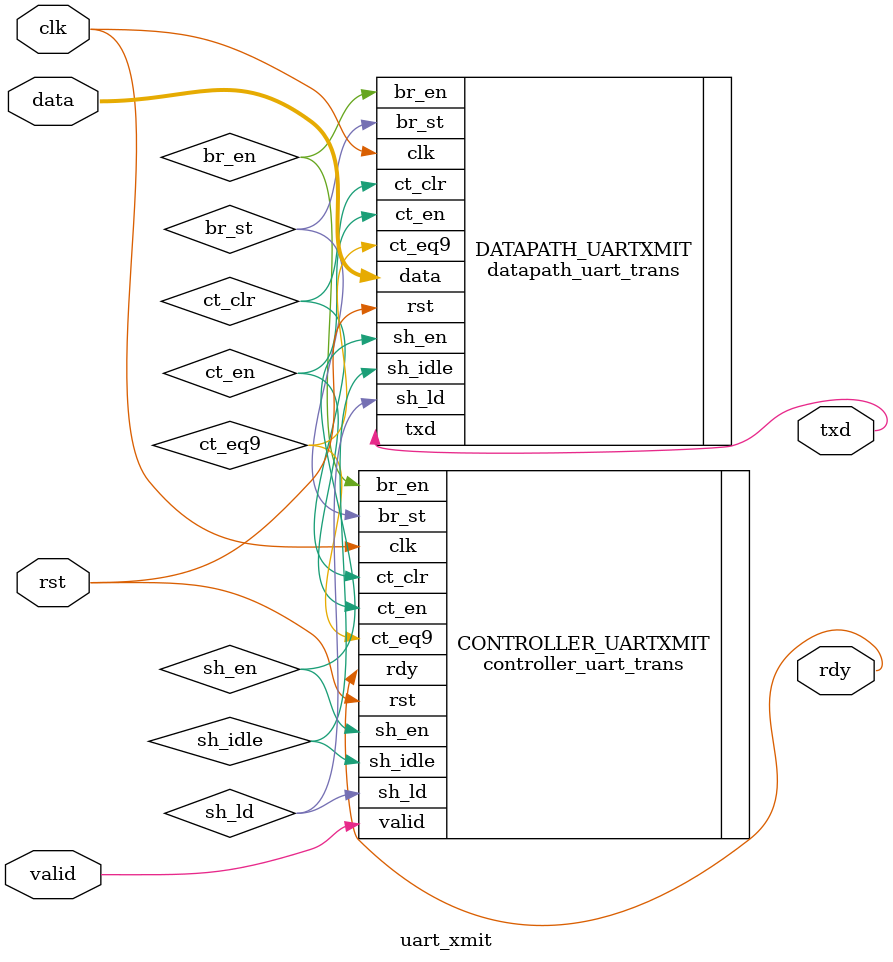
<source format=sv>
`timescale 1ns / 1ps


module uart_xmit(
    input logic clk , rst, valid,
    input logic [7:0] data,
    output logic txd, rdy

    );
      parameter BAUD_RATE = 9600;
      

    logic sh_ld, sh_idle, sh_en, br_st,ct_clr, ct_en, ct_eq9;

    controller_uart_trans CONTROLLER_UARTXMIT(.valid(valid), .clk(clk), .ct_eq9(ct_eq9), .rst(rst), .br_en(br_en), .rdy(rdy), .sh_ld(sh_ld), .sh_idle(sh_idle), .sh_en(sh_en), .br_st(br_st), .ct_clr(ct_clr), .ct_en(ct_en));
    datapath_uart_trans #(.BAUD_RATE(BAUD_RATE)) DATAPATH_UARTXMIT (.sh_ld(sh_ld), .sh_idle(sh_idle), .sh_en(sh_en), .br_st(br_st), .ct_clr(ct_clr), .clk(clk), .rst(rst), .ct_en(ct_en), .data(data),.ct_eq9(ct_eq9), .txd(txd), .br_en(br_en));
endmodule

</source>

______

__Job__:
Identify the lines of the entries containing the string "valid". Copy each such line.

__Finished task__:
    input logic clk , rst, valid,
    controller_uart_trans CONTROLLER_UARTXMIT(.valid(valid), .clk(clk), .ct_eq9(ct_eq9), .rst(rst), .br_en(br_en), .rdy(rdy), .sh_ld(sh_ld), .sh_idle(sh_idle), .sh_en(sh_en), .br_st(br_st), .ct_clr(ct_clr), .ct_en(ct_en));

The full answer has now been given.